June Body

Story

It’s the spring of 2017. Connor James is on the couch when Alex Callaghan stumbles through the front door. “Sorry, I didn’t mean to barge in on you like that. I was expecting there to have been a mudroom.” It’s the first time the two are meeting. Alex puts down his guitar and wipes off the half-frozen Halifax slush he tracked in. He’s there in response to an ad Connor had posted online earlier that week. “Looking for musicians to join a project called June Body,” it read. “FFO: Death Cab for Cutie and Jimmy Eat World.” A musical bond is tethered between them almost instantaneously. From the moment they begin rehearsing what will become the first June Body songs, they unknowingly set into motion a new wave of Halifax rock lore. A week later, the two are trying to find a way to fit a drum kit into Connor’s bedroom. It’s their idea of a studio–and it’s in that North Park Street bedroom in Halifax that they will track the debut June Body album, Star for You (2017).

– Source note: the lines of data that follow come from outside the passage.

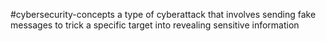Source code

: #cybersecurity-concepts 
a type of cyberattack that involves sending fake messages to trick a specific target into revealing sensitive information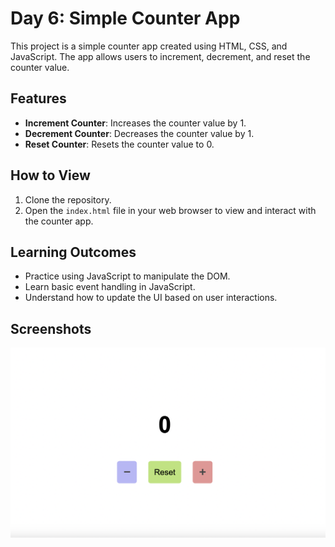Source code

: # Day 6: Simple Counter App

This project is a simple counter app created using HTML, CSS, and JavaScript. The app allows users to increment, decrement, and reset the counter value.

## Features

- **Increment Counter**: Increases the counter value by 1.
- **Decrement Counter**: Decreases the counter value by 1.
- **Reset Counter**: Resets the counter value to 0.

## How to View

1. Clone the repository.
2. Open the `index.html` file in your web browser to view and interact with the counter app.

## Learning Outcomes

- Practice using JavaScript to manipulate the DOM.
- Learn basic event handling in JavaScript.
- Understand how to update the UI based on user interactions.

## Screenshots

![Simple Counter App Screenshot](../images/day-06.png)
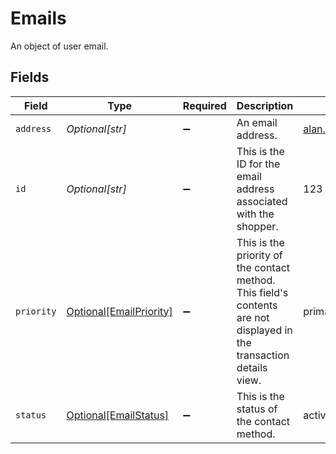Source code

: # Emails

An object of user email.


## Fields

| Field                                                                                                                | Type                                                                                                                 | Required                                                                                                             | Description                                                                                                          | Example                                                                                                              |
| -------------------------------------------------------------------------------------------------------------------- | -------------------------------------------------------------------------------------------------------------------- | -------------------------------------------------------------------------------------------------------------------- | -------------------------------------------------------------------------------------------------------------------- | -------------------------------------------------------------------------------------------------------------------- |
| `address`                                                                                                            | *Optional[str]*                                                                                                      | :heavy_minus_sign:                                                                                                   | An email address.                                                                                                    | alan.watts@example.com                                                                                               |
| `id`                                                                                                                 | *Optional[str]*                                                                                                      | :heavy_minus_sign:                                                                                                   | This is the ID for the email address associated with the shopper.                                                    | 123                                                                                                                  |
| `priority`                                                                                                           | [Optional[EmailPriority]](../../models/shared/emailpriority.md)                                                      | :heavy_minus_sign:                                                                                                   | This is the priority of the contact method. This field's contents are not displayed in the transaction details view. | primary                                                                                                              |
| `status`                                                                                                             | [Optional[EmailStatus]](../../models/shared/emailstatus.md)                                                          | :heavy_minus_sign:                                                                                                   | This is the status of the contact method.                                                                            | active                                                                                                               |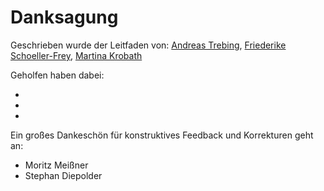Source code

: # Danksagung

Geschrieben wurde der Leitfaden von: [Andreas Trebing](https://www.linkedin.com/in/andreas-trebing-32872b143/), [Friederike Schoeller-Frey](https://www.linkedin.com/in/frey-32753b67/), [Martina Krobath](https://www.linkedin.com/in/martina-krobath/)


Geholfen haben dabei:

-
-
-

Ein großes Dankeschön für konstruktives Feedback und Korrekturen geht an:

- Moritz Meißner
- Stephan Diepolder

“Thirty seconds, guys!” says the stage manager. Six years have passed. It’s the spring of 2023, and a fully-formed rock trio called June Body is thirty seconds away from opening for The Beaches in front of a sold-out, two thousand-person crowd. The band now has years of touring around the country under their belt–countless performances that have prepared them for this opportunity. The newest addition to the band, Matt Schofield, goes up the ramp first and sits behind the kit. The other two are close behind. The crowd roars. The amps come out of standby, and for thirty minutes, the two thousand in attendance are glued to the infectious rock sound the trio has been incubating for six years. The songs are new to nearly everyone in attendance–yet a nostalgic familiarity permeates the rhythms, and has everyone bopping and moving in time with one another. Connor James’ memorable one-liners, soaring vocal harmonies, and hooky passages begin to give way to unexpected explosiveness. Without warning, the poetry is backed by insane stage action. The band is unleashed in the bridge of “Living Inside,” with forcefully gritty guitars in odd rhythm pulling raised hands and cheers toward them. Like a blur, the set is over, and the band is hightailing it to their merch table in the lobby. They arrive to find dozens patiently waiting in line to buy their June Body shirts, and greet the band that had seemingly just come out of nowhere.

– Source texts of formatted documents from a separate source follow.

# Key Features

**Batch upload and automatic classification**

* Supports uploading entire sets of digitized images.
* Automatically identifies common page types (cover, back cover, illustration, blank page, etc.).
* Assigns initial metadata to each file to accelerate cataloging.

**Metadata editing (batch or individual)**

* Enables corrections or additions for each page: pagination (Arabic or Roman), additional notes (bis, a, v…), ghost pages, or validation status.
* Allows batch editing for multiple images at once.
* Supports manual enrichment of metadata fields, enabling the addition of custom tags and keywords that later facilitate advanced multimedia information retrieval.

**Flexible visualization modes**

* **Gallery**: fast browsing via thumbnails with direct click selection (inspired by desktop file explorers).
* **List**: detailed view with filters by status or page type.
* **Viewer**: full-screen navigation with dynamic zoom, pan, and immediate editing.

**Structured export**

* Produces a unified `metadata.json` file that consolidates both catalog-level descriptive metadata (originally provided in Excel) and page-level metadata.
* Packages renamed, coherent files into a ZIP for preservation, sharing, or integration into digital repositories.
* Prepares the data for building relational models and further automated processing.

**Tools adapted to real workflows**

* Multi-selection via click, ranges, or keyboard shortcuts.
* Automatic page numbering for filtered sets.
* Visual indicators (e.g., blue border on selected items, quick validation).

“Why don’t we build our own studio for this record? We did it with Star for You, and we can do it again, but better.” It’s a suggestion that’s welcomed by every band member, and it sets into motion plans to convert Matt’s ancient family cottage into a studio to record a new album in the summer of 2023. Of course, the band would have to live there until the record was done. The rickety wooden “studio” is far out of town, built on the ocean along the Northumberland Strait. For a week, the band would channel the June Body they had always been since the very start–stuffing amplifiers into different rooms, locking each other in makeshift vocal booths, and precariously hanging the most expensive microphones they had ever rented from the loft–all in the name of DIY experimentation. They would sleep surrounded by all the gear they had managed to fit inside. And on the last night of May 2023, the three would agree they had finished the album. They would strip down, wade into the ocean just as the sun set, and give it a name: Last Everythings.

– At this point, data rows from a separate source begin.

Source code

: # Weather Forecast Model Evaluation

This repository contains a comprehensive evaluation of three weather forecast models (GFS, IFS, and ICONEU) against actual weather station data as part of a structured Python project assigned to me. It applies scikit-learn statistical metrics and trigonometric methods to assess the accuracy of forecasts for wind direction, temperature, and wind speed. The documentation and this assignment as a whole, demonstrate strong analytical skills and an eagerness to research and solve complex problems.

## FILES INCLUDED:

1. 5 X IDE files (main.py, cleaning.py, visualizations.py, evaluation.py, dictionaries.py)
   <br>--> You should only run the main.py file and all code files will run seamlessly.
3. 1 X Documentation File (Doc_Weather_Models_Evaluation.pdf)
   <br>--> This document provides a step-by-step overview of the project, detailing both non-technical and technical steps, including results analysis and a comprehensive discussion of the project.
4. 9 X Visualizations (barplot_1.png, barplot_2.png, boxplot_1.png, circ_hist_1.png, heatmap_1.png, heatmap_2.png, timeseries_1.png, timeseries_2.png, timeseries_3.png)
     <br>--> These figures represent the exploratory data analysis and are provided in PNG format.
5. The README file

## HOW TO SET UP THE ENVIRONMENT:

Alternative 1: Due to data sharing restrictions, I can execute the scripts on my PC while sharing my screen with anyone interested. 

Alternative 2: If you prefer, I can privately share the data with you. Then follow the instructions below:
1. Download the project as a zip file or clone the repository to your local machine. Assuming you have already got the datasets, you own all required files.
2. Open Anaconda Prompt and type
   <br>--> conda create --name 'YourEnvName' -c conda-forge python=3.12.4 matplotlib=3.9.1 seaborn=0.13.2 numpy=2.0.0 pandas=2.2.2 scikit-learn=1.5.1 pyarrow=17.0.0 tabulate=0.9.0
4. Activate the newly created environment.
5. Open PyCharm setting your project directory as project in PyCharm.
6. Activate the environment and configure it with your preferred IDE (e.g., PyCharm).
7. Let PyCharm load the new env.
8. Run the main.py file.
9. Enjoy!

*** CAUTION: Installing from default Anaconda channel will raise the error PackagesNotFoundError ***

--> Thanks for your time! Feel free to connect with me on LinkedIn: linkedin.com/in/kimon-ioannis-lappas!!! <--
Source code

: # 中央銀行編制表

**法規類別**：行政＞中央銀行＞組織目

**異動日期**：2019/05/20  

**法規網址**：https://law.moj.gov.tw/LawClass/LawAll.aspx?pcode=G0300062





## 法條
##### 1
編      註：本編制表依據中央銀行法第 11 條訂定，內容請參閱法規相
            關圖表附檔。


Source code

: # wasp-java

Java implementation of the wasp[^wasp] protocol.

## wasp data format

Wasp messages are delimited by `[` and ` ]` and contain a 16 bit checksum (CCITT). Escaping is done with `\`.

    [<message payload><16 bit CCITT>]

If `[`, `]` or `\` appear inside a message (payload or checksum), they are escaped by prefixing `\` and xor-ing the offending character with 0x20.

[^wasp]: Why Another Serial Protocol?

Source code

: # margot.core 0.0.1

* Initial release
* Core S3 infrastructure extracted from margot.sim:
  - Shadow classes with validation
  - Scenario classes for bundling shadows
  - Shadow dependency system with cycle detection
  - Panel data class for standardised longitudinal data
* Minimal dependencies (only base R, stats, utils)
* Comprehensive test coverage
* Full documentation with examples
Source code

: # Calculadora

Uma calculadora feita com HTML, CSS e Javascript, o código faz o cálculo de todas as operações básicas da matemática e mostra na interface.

Last Everythings (2024) sounds like June Body in their truest form. It’s a culmination of the band’s growth on a musical and personal level, and is their first outing to feature the post-production prowess of an indie rock legend, Jace Lasek. Having mixed and produced beautifully organic-sounding records for Land of Talk, Godspeed You! Black Emperor, and The Besnard Lakes–the Juno and Polaris Prize-winning engineer felt like an obvious choice. Lasek has delivered a high-fidelity, large rock record that by no stroke of luck, bears the definitive June Body sound. The album will be the trio’s first vinyl release, after signing with the Halifax boutique label Fresh Biscuits Records to release a limited edition colour-vinyl run.

The band’s sophomore release, Life from Underneath (2018), foreshadowed their current sonic tastes. Its punchy production on songs like “Plan for Us” indicated a divergence from the tender and thin aesthetic of songs on their debut, such as “Hospital Bed Clothes” and “Exit Signs.” Life from Underneath also served to kickstart June Body’s touring career. This incubated the prospective sound of their follow-up album, Never Here for Long (2021), where the goal was to make a record that made the listener feel as though they were in the crowd at a June Body show. It is inherently raw, imperfect, and gritty. The album solidified a sense of tragic specificity and forthrightness as a staple of Connor James’ lyrical style. “I was writing songs about leaving the relationship I was in, and I didn’t even know it,” says Connor James on the lyrics for Never Here for Long. The new album, Last Everythings, is a snow globe of the scenes before, during, and after a breakup. It is a venture into the subtle, heartbreaking domestic details of an ending.

But for June Body, this is only the beginning.